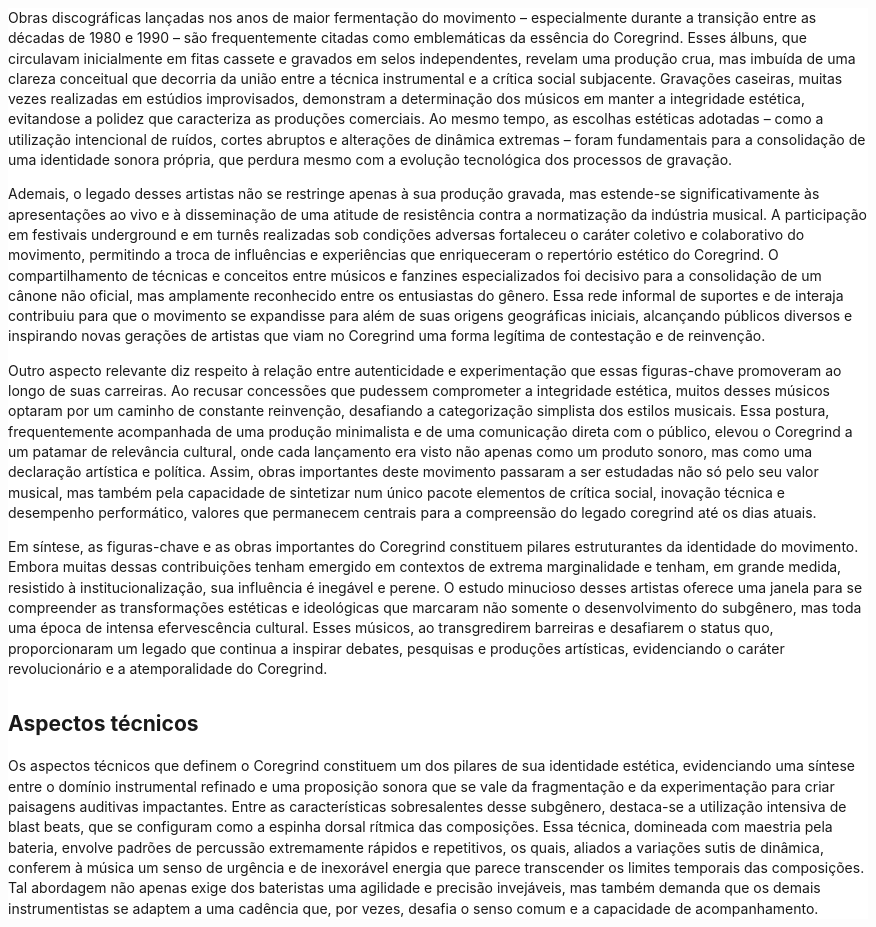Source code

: Obras discográficas lançadas nos anos de maior fermentação do movimento – especialmente durante a transição entre as décadas de 1980 e 1990 – são frequentemente citadas como emblemáticas da essência do Coregrind. Esses álbuns, que circulavam inicialmente em fitas cassete e gravados em selos independentes, revelam uma produção crua, mas imbuída de uma clareza conceitual que decorria da união entre a técnica instrumental e a crítica social subjacente. Gravações caseiras, muitas vezes realizadas em estúdios improvisados, demonstram a determinação dos músicos em manter a integridade estética, evitandose a polidez que caracteriza as produções comerciais. Ao mesmo tempo, as escolhas estéticas adotadas – como a utilização intencional de ruídos, cortes abruptos e alterações de dinâmica extremas – foram fundamentais para a consolidação de uma identidade sonora própria, que perdura mesmo com a evolução tecnológica dos processos de gravação.

Ademais, o legado desses artistas não se restringe apenas à sua produção gravada, mas estende-se significativamente às apresentações ao vivo e à disseminação de uma atitude de resistência contra a normatização da indústria musical. A participação em festivais underground e em turnês realizadas sob condições adversas fortaleceu o caráter coletivo e colaborativo do movimento, permitindo a troca de influências e experiências que enriqueceram o repertório estético do Coregrind. O compartilhamento de técnicas e conceitos entre músicos e fanzines especializados foi decisivo para a consolidação de um cânone não oficial, mas amplamente reconhecido entre os entusiastas do gênero. Essa rede informal de suportes e de interaja contribuiu para que o movimento se expandisse para além de suas origens geográficas iniciais, alcançando públicos diversos e inspirando novas gerações de artistas que viam no Coregrind uma forma legítima de contestação e de reinvenção.

Outro aspecto relevante diz respeito à relação entre autenticidade e experimentação que essas figuras-chave promoveram ao longo de suas carreiras. Ao recusar concessões que pudessem comprometer a integridade estética, muitos desses músicos optaram por um caminho de constante reinvenção, desafiando a categorização simplista dos estilos musicais. Essa postura, frequentemente acompanhada de uma produção minimalista e de uma comunicação direta com o público, elevou o Coregrind a um patamar de relevância cultural, onde cada lançamento era visto não apenas como um produto sonoro, mas como uma declaração artística e política. Assim, obras importantes deste movimento passaram a ser estudadas não só pelo seu valor musical, mas também pela capacidade de sintetizar num único pacote elementos de crítica social, inovação técnica e desempenho performático, valores que permanecem centrais para a compreensão do legado coregrind até os dias atuais.

Em síntese, as figuras-chave e as obras importantes do Coregrind constituem pilares estruturantes da identidade do movimento. Embora muitas dessas contribuições tenham emergido em contextos de extrema marginalidade e tenham, em grande medida, resistido à institucionalização, sua influência é inegável e perene. O estudo minucioso desses artistas oferece uma janela para se compreender as transformações estéticas e ideológicas que marcaram não somente o desenvolvimento do subgênero, mas toda uma época de intensa efervescência cultural. Esses músicos, ao transgredirem barreiras e desafiarem o status quo, proporcionaram um legado que continua a inspirar debates, pesquisas e produções artísticas, evidenciando o caráter revolucionário e a atemporalidade do Coregrind.


## Aspectos técnicos

Os aspectos técnicos que definem o Coregrind constituem um dos pilares de sua identidade estética, evidenciando uma síntese entre o domínio instrumental refinado e uma proposição sonora que se vale da fragmentação e da experimentação para criar paisagens auditivas impactantes. Entre as características sobresalentes desse subgênero, destaca-se a utilização intensiva de blast beats, que se configuram como a espinha dorsal rítmica das composições. Essa técnica, domineada com maestria pela bateria, envolve padrões de percussão extremamente rápidos e repetitivos, os quais, aliados a variações sutis de dinâmica, conferem à música um senso de urgência e de inexorável energia que parece transcender os limites temporais das composições. Tal abordagem não apenas exige dos bateristas uma agilidade e precisão invejáveis, mas também demanda que os demais instrumentistas se adaptem a uma cadência que, por vezes, desafia o senso comum e a capacidade de acompanhamento.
- - - - - - -
Lines with "técnicos": return each one from the data above.

## Aspectos técnicos
Os aspectos técnicos que definem o Coregrind constituem um dos pilares de sua identidade estética, evidenciando uma síntese entre o domínio instrumental refinado e uma proposição sonora que se vale da fragmentação e da experimentação para criar paisagens auditivas impactantes. Entre as características sobresalentes desse subgênero, destaca-se a utilização intensiva de blast beats, que se configuram como a espinha dorsal rítmica das composições. Essa técnica, domineada com maestria pela bateria, envolve padrões de percussão extremamente rápidos e repetitivos, os quais, aliados a variações sutis de dinâmica, conferem à música um senso de urgência e de inexorável energia que parece transcender os limites temporais das composições. Tal abordagem não apenas exige dos bateristas uma agilidade e precisão invejáveis, mas também demanda que os demais instrumentistas se adaptem a uma cadência que, por vezes, desafia o senso comum e a capacidade de acompanhamento.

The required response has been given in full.